Kesalahan fatal mengapa Covid-19 ini bisa melonjak salah satunya karena pemerintah Indonesia yang meremehkan Covid-19 di awal pandemi tahun 2020 lalu. Contohnya mantan Menteri Kesehatan Letnan Jenderal TNI (Purn.) Dr. dr. Terawan Agus Putranto, Sp.Rad(K) yang mengatakan, “Tidak perlu menggunakan masker, yang menggunakan masker hanya untuk orang yang sakit”. Jelas perkataan ini mengundang perhatian dari masyarakat. Seolah-olah pemerintah tidak mengetahui bahwa Covid-19 bisa menulari dari seluruh tempat bahkan dari udara.

Sama halnya dengan Menteri Perhubungan Ir. Budi Karya Sumadi yang mengatakan bahwa imun masyarakat Indonesia kuat karena suka makan nasi kucing. Aksi remeh temeh yang dilakukan pemerintah ini berakibat fatal bagi Indonesia. Akibatnya, pemerintah panik serta bingung dalam menangani Covid-19 yang sudah masuk ke Indonesia.

Anehnya, pemerintah pada saat awal Covid-19 masuk ke Indonesia, tidak juga tanggap dalam penanganan. Pemerintah tidak menerapkan Pasal 1 ayat 10, Pasal 54 dan 55 Undang-Undang Nomor 6 Tahun 2018 tentang Kekarantinaan Kesehatan karena kondisi psikologis dan perekonomian masyarakat.

Saya lebih berpendapat bahwa pemerintah tidak berani menerapkan UU Karantina Kesehatan karena tidak mampunya pemerintah dalam menjamin kebutuhan hidup masyarakat maupun hewan ternak.
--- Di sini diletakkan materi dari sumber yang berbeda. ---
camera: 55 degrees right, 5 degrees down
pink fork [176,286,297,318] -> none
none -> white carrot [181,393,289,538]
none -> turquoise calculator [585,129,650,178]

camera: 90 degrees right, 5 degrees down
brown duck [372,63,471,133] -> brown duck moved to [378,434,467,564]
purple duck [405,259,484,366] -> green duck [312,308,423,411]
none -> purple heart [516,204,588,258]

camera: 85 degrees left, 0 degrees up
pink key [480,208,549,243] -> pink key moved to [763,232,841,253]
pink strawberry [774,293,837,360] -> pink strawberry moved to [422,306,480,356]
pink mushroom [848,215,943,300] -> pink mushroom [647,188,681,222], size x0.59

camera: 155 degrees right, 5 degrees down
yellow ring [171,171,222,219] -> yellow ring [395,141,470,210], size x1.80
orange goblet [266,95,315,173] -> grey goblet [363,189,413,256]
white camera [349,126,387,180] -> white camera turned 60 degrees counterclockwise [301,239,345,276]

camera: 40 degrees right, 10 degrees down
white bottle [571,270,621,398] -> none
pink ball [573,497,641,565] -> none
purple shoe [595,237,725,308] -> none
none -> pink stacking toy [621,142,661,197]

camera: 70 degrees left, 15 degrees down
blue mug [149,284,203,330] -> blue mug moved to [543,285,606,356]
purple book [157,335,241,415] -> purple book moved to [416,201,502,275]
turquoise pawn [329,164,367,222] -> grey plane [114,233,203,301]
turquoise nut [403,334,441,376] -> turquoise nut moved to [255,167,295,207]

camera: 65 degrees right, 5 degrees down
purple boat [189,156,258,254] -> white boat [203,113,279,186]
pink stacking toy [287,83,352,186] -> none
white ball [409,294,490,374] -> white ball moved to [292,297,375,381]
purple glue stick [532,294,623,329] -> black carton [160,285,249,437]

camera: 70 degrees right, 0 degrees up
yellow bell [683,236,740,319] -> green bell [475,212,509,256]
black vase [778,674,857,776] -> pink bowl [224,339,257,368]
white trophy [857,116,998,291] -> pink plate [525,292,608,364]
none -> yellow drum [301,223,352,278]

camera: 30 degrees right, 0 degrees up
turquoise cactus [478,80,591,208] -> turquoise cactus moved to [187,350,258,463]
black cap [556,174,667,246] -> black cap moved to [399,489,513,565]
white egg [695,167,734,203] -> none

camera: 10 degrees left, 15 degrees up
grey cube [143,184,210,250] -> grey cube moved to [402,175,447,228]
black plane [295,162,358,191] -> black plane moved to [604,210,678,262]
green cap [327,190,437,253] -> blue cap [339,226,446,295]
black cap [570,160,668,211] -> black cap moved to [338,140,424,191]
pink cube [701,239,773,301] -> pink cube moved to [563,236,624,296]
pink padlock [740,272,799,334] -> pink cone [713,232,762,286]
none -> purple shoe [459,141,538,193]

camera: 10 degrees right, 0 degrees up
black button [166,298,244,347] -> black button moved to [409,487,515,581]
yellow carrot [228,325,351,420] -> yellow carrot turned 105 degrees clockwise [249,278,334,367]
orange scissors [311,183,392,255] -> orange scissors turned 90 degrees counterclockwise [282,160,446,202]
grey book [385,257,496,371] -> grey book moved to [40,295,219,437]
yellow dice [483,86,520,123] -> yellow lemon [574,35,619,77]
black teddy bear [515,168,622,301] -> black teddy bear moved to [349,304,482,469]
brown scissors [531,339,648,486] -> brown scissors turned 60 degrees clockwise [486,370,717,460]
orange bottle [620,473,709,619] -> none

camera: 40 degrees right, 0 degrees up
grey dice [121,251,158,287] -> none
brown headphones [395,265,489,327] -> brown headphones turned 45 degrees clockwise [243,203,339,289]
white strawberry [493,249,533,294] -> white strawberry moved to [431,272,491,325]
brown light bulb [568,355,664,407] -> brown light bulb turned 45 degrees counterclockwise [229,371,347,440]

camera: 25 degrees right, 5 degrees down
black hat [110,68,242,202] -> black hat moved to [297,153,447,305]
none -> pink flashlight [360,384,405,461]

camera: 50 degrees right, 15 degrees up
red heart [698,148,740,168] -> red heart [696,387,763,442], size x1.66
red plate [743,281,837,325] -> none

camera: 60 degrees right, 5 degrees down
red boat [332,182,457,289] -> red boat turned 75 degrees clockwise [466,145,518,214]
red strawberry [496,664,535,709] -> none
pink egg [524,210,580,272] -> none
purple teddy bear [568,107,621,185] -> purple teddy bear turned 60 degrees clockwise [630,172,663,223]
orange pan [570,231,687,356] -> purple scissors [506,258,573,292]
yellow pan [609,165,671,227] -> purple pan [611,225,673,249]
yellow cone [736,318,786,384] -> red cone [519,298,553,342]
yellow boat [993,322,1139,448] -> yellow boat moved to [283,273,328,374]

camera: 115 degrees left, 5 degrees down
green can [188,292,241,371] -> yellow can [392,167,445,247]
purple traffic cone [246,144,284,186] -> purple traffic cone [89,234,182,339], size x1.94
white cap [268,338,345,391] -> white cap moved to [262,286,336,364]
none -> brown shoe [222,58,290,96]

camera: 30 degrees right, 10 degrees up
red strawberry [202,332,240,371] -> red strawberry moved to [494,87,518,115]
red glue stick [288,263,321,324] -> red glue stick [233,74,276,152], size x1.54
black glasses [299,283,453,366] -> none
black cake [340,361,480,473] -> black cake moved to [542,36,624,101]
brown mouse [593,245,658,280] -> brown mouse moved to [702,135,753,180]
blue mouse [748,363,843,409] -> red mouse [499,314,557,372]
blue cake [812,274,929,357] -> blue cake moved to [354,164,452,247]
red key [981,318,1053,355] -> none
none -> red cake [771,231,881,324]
Untuk menghindari kebijakan Karantina Wilayah, pemerintah membuat kebijakan Pembatasan Kegiatan Berskala Besar (PSBB).

PSBB ini berlaku dari April hingga Juli 2020. Karena Sudah merasa Covid-19 mengalami penurunan, pemerintah membuat kebijakan PSBB Transisi. Pemerintah bermaksud untuk berdamai dengan Covid-19. Namun hal tersebut justru membuat Covid-19 makin meroket yang pada akhirnya pemerintah panik kembali dengan membuat kebijakan PSBB Ketat dari September hingga Oktober 2020.

Karena merasa Covid-19 menurun karena PSBB Ketat, pemerintah dengan bandel dan seakan-akan lupa akan kejadian beberapa bulan yang lalu merubah kebijakan menjadi PSBB Transisi Jilid dua. Sampai masuk pada awal 2021, pemerintah mengubah kebijakannya menjadi Pemberlakuan Pembatasan Kegiatan Masyarakat (PPKM) dan berubah lagi pada bulan Februari menjadi PPKM Mikro.

Kesalahan fatal terjadi pada saat Covid-19 varian Delta mulai menyebar di India. Namun pemerintah dengan percaya diri tetap membuka turis India untuk masuk ke Indonesia. Akibatnya, angka Covid-19 varian Delta meroket dan angka kematian melambung tinggi. Pemerintah yang bagaikan anak kecil yang kehilangan mainannya, panic dan bingung. Pada akhirnya pemerintah memutuskan mengubah kembali kebijakannya menjadi PPKM Darurat.

Terjadi penutupan dan penyekatan jalan di mana-mana untuk mengurangi mobilitas masyarakat. Namun hal itu justru membuat ekonomi khususnya UMKM dan masyarakat menengah ke bawah merosot. Mereka kesusahan dengan adanya kebijakan PPKM Darurat karena semuanya terbatasi dan Covid-19 varian Delta tetap tidak mengalami penurunan yang signifikan.

Kebijakan konyol dengan menutup jalan besar namun jalan tikus tetap dibuka hanya sedikit memperlambat namun kerugian ekonomi dari kebijakan tersebut lebih besar dan kebijakan tersebut harus dipatuhi oleh masyarakat. Penanganan Covid-19 yang carut marut ini seakan-akan pemerintah baru menghadapi Covid-19. Padahal, Covid-19 sendiri sudah tinggal di Indonesia sejak setahun lebih yang lalu. Harusnya ada antisipasi dan lebih tanggap dalam penanganan pandemi ini. Namun, fakta yang terjadi hanyalah penanganan yang konyol semata.